In the area of the Judiciary and Fundamental Rights, progress has varied considerably over the last year. Only Albania and North Macedonia, the two countries that are eagerly waiting to start accession negotiations towards the end of this year, made “good progress.” Serbia and Montenegro, the only countries where negotiations are on-going, made no respectively limited progress in this area.
Kosovo, a potential candidate country, made “some progress” but not Bosnia and Herzegovina, another potential candidate. In Turkey, which have been negotiating on accession for years, there has been “serious backsliding” since the failed coup attempt in 2016.
The situation is even worse in all countries as regards the fight against corruption and respect of freedom of expression. The Western Balkans and Turkey continue to show “widespread corruption” and no or limited progress when it comes to freedom of expression.
The candidate countries continue also to be stuck in the rivalries of the past and unsolved bilateral issues. After having solved the name issue with Greece, which for years held back the start of enlargement negotiations for North Macedonia, the country is now facing another dispute with its neighbour Bulgaria on language and history.

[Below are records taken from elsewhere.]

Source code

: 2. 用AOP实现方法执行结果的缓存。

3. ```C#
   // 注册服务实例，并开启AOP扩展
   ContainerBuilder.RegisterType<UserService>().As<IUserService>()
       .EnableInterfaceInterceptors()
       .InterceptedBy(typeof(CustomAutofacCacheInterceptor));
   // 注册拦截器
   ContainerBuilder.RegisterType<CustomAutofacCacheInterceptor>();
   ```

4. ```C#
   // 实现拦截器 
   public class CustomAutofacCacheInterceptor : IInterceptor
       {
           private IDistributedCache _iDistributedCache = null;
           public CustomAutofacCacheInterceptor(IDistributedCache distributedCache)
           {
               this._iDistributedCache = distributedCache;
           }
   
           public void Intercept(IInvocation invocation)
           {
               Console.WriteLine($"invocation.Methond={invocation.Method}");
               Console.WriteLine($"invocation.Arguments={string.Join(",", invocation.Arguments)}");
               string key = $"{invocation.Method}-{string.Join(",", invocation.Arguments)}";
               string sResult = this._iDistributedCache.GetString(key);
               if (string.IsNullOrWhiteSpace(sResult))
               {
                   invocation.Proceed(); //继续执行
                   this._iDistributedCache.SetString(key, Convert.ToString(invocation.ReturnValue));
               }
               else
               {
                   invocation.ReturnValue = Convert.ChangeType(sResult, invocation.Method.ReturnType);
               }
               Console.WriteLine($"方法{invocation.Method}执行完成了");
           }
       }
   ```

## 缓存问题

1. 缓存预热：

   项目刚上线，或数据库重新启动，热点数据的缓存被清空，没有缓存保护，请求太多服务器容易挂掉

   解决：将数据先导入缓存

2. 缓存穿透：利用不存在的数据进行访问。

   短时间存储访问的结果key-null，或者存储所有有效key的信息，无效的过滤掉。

Good neighbourly relations and regional cooperation remain essential elements of the enlargement process, says the Commission. “We encourage both sides to redouble their efforts to find a solution to the pending issues.” It is up to North Macedonia and Bulgaria to engage directly – the Commission will not facilitate the dialogue for them as it is doing between Serbia and Kosovo.
The draft negotiating frameworks for Albania and North Macedonia were presented by the Commission to the Council in the beginning of July but the frameworks have not been made public. The discussions in the Council on the frameworks are ongoing and the spokesperson declined to comment on them.
After the frameworks have been adopted by the Council, the first intergovernmental conferences (IGC) will be convened to signal the formal launch of the enlargement negotiations. Commissioner Várhelyi was hopeful that such a conference will be held before the end of the German EU presidency this year.
Bosnia and Herzegovina is more distant from EU membership than any other country in the Western Balkans. It exited the Balkan war in the 90-ies, when it suffered from ethnic cleansing and war crimes, with an extremely complicated governance system based on the Dayton Accords, which makes it ungovernable and preserves the wounds of the past.
According to the Commission, the country needs to address 14 key priorities to progress on its EU accession path, the most urgent one being electoral reform. Without mentioning the Dayton Accords, the Commission writes that Bosnia and Herzegovina needs to fundamentally improve its legislative and institutional framework and bring it up to European standards.
With Turkey, enlargement negotiations have effectively come to a standstill and no further chapters are considered for opening or closing. Because of the current tension with Turkey on its activities in the Eastern Mediterranean, the European Council decided in the beginning of October to launch a “positive political EU-Turkey agenda” with high-level dialogues in a separate track from enlargement.